Give back, exactly as written, the lines from the beginning of the listing through the one that contains "aluat maturat 24/48h, sos".

# # #

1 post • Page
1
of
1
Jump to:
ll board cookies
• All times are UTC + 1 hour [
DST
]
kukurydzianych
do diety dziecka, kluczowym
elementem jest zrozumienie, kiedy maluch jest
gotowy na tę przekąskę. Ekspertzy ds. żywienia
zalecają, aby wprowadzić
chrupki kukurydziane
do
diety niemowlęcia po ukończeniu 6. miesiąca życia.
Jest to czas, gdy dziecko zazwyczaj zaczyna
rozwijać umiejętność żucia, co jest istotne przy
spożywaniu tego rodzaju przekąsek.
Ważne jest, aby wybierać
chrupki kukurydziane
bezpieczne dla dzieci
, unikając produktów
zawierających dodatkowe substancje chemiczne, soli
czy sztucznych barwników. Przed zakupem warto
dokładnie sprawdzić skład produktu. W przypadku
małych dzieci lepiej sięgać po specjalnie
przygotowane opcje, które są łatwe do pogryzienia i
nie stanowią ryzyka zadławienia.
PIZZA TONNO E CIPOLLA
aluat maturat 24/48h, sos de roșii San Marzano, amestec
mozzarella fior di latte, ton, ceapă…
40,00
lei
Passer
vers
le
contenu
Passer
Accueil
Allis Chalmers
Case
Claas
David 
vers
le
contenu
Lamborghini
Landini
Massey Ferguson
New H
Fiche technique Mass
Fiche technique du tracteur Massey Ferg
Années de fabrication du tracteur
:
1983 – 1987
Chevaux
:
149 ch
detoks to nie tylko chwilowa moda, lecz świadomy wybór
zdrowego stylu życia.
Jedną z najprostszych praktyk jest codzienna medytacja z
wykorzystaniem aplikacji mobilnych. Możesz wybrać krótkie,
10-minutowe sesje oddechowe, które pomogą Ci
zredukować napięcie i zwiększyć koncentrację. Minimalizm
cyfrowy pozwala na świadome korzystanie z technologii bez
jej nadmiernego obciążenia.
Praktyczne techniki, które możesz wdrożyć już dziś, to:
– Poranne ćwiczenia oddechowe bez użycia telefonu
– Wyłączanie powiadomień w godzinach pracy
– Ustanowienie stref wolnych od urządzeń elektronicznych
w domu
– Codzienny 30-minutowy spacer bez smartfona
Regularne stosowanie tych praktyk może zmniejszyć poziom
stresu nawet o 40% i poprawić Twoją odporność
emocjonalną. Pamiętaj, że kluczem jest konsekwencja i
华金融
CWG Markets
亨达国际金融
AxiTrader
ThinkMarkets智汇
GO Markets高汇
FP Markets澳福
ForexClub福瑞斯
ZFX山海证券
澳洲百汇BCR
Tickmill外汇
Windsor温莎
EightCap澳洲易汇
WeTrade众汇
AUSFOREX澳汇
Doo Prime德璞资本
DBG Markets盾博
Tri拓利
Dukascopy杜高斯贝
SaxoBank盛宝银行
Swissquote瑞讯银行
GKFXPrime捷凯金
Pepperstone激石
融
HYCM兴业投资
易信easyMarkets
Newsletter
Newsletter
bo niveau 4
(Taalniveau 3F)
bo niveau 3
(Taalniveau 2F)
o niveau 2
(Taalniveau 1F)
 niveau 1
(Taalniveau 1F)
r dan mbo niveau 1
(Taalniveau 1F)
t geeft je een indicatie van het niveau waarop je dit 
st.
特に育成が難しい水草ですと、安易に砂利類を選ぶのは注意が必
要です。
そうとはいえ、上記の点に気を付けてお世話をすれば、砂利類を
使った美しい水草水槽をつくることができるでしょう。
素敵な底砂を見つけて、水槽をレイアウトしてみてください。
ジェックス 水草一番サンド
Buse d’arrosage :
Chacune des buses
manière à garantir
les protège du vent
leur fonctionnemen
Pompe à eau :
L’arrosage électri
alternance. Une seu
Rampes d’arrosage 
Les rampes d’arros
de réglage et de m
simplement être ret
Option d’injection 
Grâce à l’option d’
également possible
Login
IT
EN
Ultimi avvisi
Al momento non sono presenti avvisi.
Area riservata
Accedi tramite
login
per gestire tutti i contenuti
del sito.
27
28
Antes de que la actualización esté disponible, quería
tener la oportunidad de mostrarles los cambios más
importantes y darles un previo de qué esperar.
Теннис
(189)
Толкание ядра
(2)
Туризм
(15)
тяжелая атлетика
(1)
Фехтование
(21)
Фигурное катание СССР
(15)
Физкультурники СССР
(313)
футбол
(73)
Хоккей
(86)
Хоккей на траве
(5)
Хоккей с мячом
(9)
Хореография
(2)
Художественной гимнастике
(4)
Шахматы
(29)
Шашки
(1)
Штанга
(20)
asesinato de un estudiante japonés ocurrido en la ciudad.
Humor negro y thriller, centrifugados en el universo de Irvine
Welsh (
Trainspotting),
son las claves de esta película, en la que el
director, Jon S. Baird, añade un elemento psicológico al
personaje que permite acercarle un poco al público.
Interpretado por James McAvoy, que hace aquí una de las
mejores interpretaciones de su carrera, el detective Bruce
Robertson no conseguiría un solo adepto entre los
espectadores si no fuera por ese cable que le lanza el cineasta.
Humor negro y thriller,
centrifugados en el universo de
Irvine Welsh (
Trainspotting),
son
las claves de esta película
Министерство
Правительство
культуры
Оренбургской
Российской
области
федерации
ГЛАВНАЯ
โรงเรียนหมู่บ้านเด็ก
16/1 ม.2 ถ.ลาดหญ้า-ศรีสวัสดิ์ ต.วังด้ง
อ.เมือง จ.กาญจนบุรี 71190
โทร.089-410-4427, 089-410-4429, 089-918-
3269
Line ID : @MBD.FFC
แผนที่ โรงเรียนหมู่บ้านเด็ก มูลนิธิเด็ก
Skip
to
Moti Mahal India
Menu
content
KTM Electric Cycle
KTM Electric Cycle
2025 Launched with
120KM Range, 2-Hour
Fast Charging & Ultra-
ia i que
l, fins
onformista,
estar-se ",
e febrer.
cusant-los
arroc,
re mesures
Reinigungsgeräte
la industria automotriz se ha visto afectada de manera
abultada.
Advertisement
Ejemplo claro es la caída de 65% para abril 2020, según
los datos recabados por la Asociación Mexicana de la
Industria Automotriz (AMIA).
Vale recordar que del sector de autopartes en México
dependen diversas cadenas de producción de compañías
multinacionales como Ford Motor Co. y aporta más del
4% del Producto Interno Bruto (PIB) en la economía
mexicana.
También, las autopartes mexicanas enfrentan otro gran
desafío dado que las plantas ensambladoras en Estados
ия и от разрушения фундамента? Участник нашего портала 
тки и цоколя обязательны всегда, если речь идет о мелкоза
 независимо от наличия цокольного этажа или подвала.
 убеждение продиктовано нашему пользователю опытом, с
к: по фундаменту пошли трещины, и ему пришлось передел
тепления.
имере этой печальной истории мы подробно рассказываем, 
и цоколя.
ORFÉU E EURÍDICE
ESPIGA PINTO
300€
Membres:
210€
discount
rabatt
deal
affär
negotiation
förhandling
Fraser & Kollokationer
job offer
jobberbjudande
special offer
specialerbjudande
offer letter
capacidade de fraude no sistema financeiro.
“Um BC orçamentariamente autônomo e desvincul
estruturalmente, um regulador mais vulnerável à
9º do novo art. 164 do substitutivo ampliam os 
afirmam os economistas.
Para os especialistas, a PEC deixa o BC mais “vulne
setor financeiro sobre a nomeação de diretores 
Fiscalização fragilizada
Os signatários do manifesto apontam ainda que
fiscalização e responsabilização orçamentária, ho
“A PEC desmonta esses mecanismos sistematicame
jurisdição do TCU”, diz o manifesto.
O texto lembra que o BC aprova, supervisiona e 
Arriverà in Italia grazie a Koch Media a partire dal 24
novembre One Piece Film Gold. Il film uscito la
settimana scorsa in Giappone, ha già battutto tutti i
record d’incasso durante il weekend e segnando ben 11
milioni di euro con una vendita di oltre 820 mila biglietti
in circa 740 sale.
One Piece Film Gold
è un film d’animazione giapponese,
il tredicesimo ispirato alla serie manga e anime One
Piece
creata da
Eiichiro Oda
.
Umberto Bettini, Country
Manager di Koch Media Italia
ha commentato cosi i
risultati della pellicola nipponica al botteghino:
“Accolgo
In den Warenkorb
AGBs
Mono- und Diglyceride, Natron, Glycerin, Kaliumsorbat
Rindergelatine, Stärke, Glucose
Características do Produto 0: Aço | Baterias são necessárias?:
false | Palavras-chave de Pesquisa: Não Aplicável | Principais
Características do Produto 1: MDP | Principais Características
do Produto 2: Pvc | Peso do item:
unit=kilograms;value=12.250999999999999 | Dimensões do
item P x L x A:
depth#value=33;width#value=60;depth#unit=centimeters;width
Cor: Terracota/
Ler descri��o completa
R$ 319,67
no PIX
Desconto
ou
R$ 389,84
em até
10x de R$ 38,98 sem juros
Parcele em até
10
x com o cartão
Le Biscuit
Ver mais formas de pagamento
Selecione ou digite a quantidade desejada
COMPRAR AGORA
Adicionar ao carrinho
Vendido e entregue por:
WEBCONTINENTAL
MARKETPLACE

# # #

▶ **ANSWER FOR THIS EXERCISE**
1 post • Page
1
of
1
Jump to:
ll board cookies
• All times are UTC + 1 hour [
DST
]
kukurydzianych
do diety dziecka, kluczowym
elementem jest zrozumienie, kiedy maluch jest
gotowy na tę przekąskę. Ekspertzy ds. żywienia
zalecają, aby wprowadzić
chrupki kukurydziane
do
diety niemowlęcia po ukończeniu 6. miesiąca życia.
Jest to czas, gdy dziecko zazwyczaj zaczyna
rozwijać umiejętność żucia, co jest istotne przy
spożywaniu tego rodzaju przekąsek.
Ważne jest, aby wybierać
chrupki kukurydziane
bezpieczne dla dzieci
, unikając produktów
zawierających dodatkowe substancje chemiczne, soli
czy sztucznych barwników. Przed zakupem warto
dokładnie sprawdzić skład produktu. W przypadku
małych dzieci lepiej sięgać po specjalnie
przygotowane opcje, które są łatwe do pogryzienia i
nie stanowią ryzyka zadławienia.
PIZZA TONNO E CIPOLLA
aluat maturat 24/48h, sos de roșii San Marzano, amestec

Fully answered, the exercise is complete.